The needed output is the run of lines below from the one containing "staining of testis" through the one containing "is an immunohistochemistry", copied exactly and free of pictures.

• **Dataset entries**:
====================

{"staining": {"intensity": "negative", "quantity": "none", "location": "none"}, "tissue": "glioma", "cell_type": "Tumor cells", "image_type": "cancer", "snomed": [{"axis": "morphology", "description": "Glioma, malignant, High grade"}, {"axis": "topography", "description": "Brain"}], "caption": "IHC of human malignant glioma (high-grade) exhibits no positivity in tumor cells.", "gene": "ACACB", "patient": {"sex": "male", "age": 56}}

====================

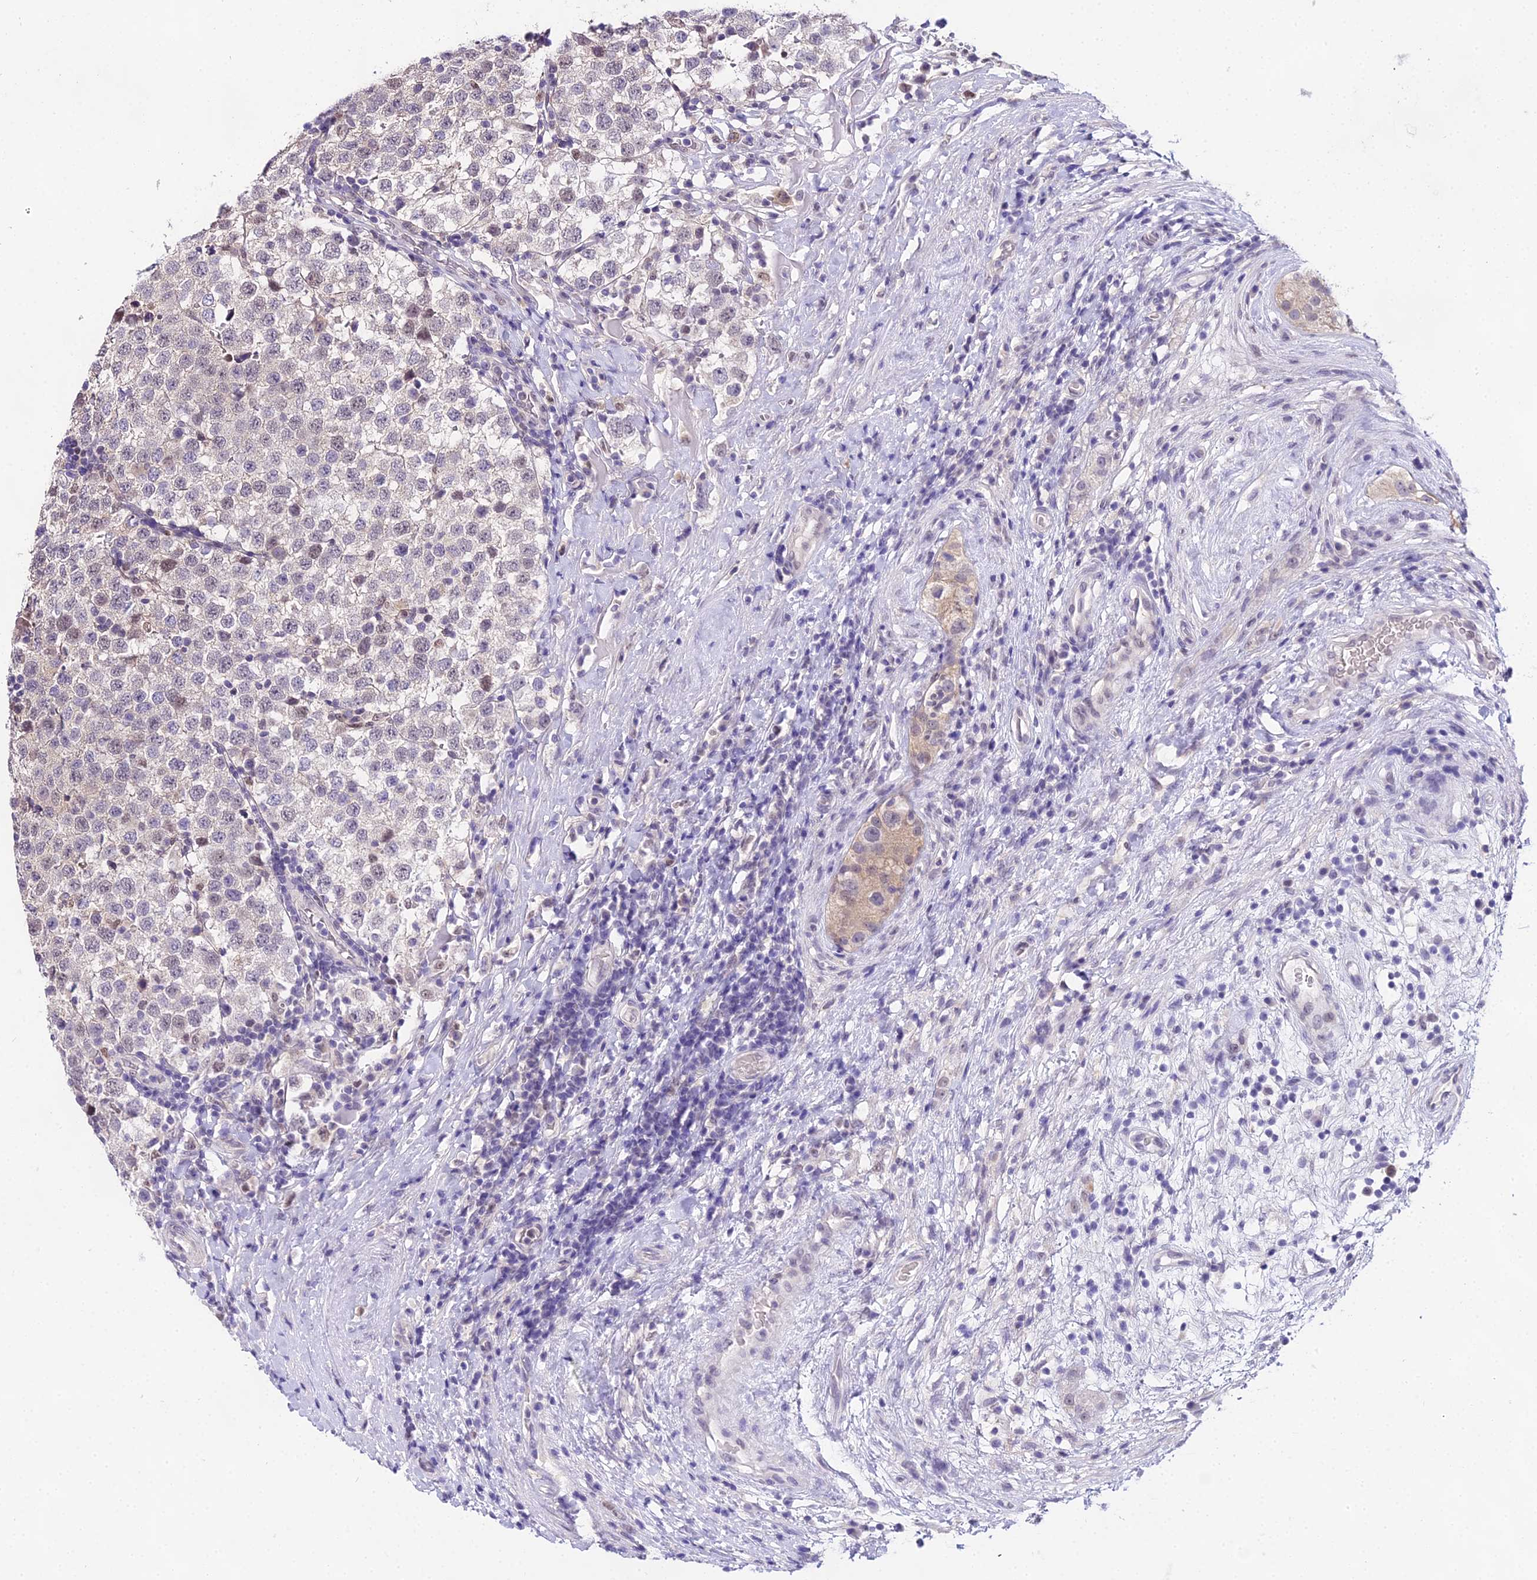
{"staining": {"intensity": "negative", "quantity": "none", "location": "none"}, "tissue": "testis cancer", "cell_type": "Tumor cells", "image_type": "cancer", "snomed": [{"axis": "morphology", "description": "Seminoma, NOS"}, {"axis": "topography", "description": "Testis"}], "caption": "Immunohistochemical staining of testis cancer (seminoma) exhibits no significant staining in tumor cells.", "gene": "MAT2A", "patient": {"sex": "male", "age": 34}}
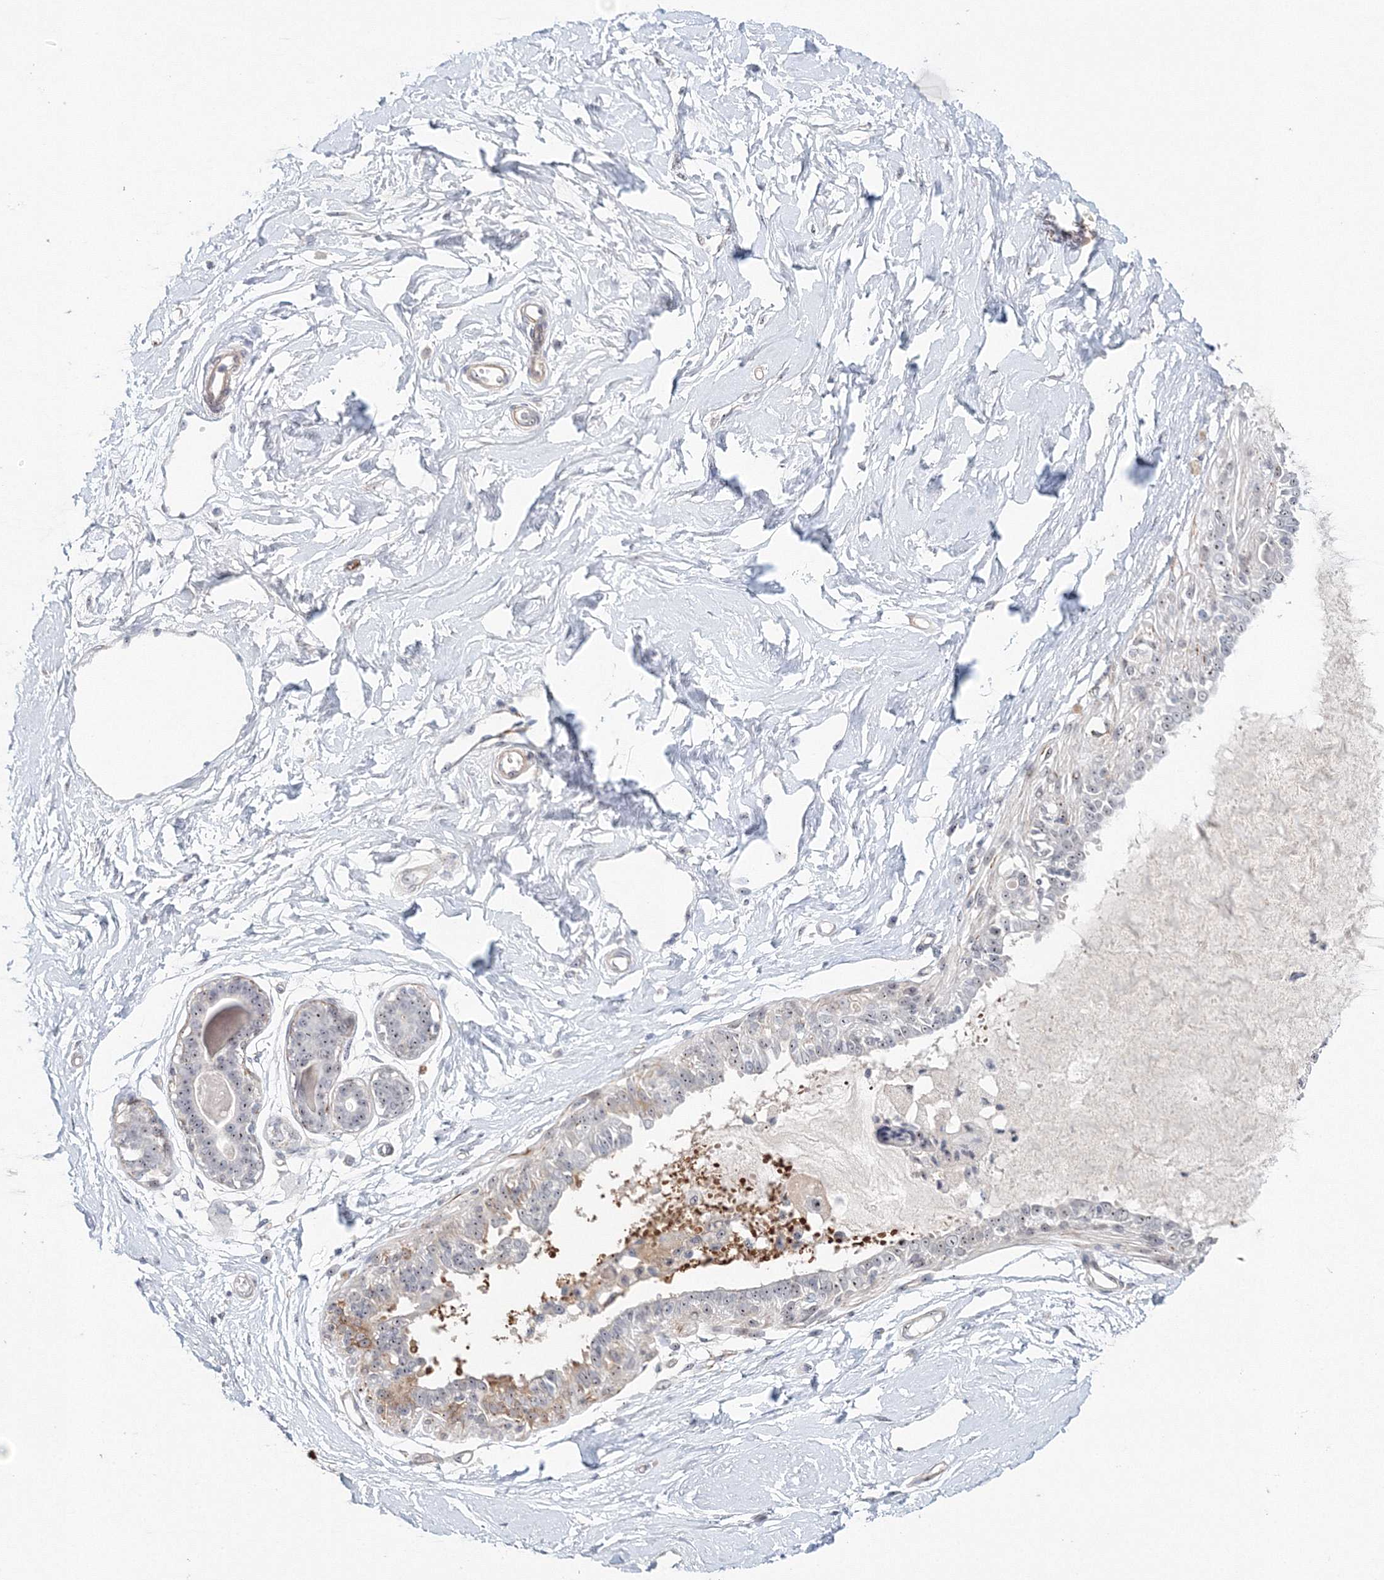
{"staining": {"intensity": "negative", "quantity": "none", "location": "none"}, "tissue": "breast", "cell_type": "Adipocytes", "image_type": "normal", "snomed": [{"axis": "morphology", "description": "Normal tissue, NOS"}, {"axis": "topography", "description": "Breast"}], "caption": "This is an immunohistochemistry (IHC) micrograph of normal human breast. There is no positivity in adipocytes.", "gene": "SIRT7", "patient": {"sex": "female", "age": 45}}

====================

• **Solution for this exercise**:
{"staining": {"intensity": "negative", "quantity": "none", "location": "none"}, "tissue": "testis cancer", "cell_type": "Tumor cells", "image_type": "cancer", "snomed": [{"axis": "morphology", "description": "Seminoma, NOS"}, {"axis": "topography", "description": "Testis"}], "caption": "Immunohistochemical staining of testis cancer (seminoma) exhibits no significant staining in tumor cells.", "gene": "MAT2A", "patient": {"sex": "male", "age": 34}}
{"staining": {"intensity": "negative", "quantity": "none", "location": "none"}, "tissue": "breast", "cell_type": "Adipocytes", "image_type": "normal", "snomed": [{"axis": "morphology", "description": "Normal tissue, NOS"}, {"axis": "topography", "description": "Breast"}], "caption": "This is an immunohistochemistry (IHC) micrograph of normal human breast. There is no positivity in adipocytes.", "gene": "SIRT7", "patient": {"sex": "female", "age": 45}}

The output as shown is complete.